I therefore conclude that the Justice of the Peace did err when she categorized the offence as an absolute liability offence as it should be categorized as a strict liability offence.
In both the decisions of the Ontario Court of Appeal, namely R. v. Raham 2010 ONCA 206, [2010] O.J. No. 1091 and R. v. Kanda, 2008 ONCA 22, 88 OR (3d) 732, when it was determined that the offence under consideration should be categorized as a strict liability offence rather than an absolute liability offence new trials were ordered so an opportunity to advance a due diligence defence could take place if so desired.
Issue 2: Failure to Consider Section 78.1(3) Exception
In this case the appellant has also raised the concern that the Justice of the Peace erred in failing to consider the exemption under section 78.1(3). Section 78.1(3) reads as follows:
"78.1(3) Hands-Free mode allow - Despite subsections (1) and (2) a person may drive a motor vehicle on a highway while using a device described in those subsections in hands-free mode."
The Justice of the Peace made no mention whatsoever in her Reasons for Judgment on this issue. I agree that the appellant was entitled to know whether she considered this exemption as it was his evidence at all times he was using the device in a hands-free mode.
Well it is certainly clear the Justice of the Peace did not find the appellant to be credible and that she was only able to conclude that he was holding his handheld communication device as he testified from interest such a conclusionary finding does not assist the appellant in determining whether she considered section 78.1(3) or why his evidence was not believed.
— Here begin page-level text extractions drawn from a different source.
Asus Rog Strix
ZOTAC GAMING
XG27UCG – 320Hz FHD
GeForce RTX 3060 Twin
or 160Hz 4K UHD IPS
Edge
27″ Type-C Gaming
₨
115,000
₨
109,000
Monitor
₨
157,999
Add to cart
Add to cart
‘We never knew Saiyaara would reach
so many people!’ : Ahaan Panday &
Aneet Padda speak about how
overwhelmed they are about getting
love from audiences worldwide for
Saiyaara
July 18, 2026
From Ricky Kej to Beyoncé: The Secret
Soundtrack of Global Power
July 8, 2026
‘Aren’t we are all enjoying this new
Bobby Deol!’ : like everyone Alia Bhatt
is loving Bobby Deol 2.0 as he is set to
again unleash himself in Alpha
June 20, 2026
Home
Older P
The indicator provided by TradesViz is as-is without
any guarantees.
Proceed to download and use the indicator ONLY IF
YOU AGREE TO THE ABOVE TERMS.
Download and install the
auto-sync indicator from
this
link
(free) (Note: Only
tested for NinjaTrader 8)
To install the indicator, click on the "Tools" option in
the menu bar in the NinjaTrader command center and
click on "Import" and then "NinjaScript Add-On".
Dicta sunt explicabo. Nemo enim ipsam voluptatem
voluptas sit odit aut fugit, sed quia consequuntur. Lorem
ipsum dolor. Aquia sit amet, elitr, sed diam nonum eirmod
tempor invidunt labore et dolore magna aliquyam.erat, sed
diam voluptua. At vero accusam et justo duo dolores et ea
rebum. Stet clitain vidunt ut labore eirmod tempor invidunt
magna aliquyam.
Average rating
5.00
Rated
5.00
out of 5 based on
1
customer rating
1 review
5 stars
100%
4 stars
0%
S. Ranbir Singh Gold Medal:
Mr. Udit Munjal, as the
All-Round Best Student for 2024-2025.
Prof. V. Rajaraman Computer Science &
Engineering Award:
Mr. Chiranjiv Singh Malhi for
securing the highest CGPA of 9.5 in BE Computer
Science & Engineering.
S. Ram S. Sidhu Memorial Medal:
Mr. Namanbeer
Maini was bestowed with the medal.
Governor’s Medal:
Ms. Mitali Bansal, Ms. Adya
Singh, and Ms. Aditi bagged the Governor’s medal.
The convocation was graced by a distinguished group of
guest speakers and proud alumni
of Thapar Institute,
Issue 3: Credibility Assessment
The Supreme Court of Canada in the 2010 decision of R. v. Laboucan, 2010 SCC 12, [2010] 1 S.C.R. 397 is helpful in this regard. At paragraphs 13 and 14 Madam Justice Charron wrote:
"Counsel for Mr. Laboucan argues that it is inherently wrong in every case to consider an accused's interest in the outcome of the trial, as no useful inference can be drawn from that fact. She therefore urges the Court to adopt an absolute prohibition against considering the accused's motive to lie in assessing his or her credibility as a witness. In most cases I would agree with counsel that this factor is simply unhelpful and as a general rule triers of fact would be well advised to avoid that path altogether, lest they unwittingly err by making the impermissible assumption that the accused will lie to secure an acquittal. However, I would not adopt an absolute rule as proposed..."
In this case the Justice of the Peace did not provide any reasons as why she did not believe the appellant when he testified, that he was never holding the cell phone as it was in the holster when he drove by Officer Martin, other than to use her words "he testified from interest".
Unfortunately the effect of such language in the absence of any clear indication of why she disbelieved the appellant leads to a conclusion that the presumption of innocence was seriously diminished. That is, as the appellant, as the accused, should not be believed as he is testifying from interest so he will be untruthful so as to be found not guilty.
CONCLUSION
In light of the characterization of the offence as an absolute liability offence rather than a strict liability offence, as well as the failure to address clearly the exemption being advanced by the defence, as well as the inadequacy of the reasons as to why the defence evidence was not believed, along with the concern of whether there was a denial of the presumption of innocence, the appeal against conviction is allowed and a new trial should take place to satisfy the ends of justice and a new trial is ordered before a Justice of the Peace other than the Justice of the Peace who conducted the trial on December 20th, 2017.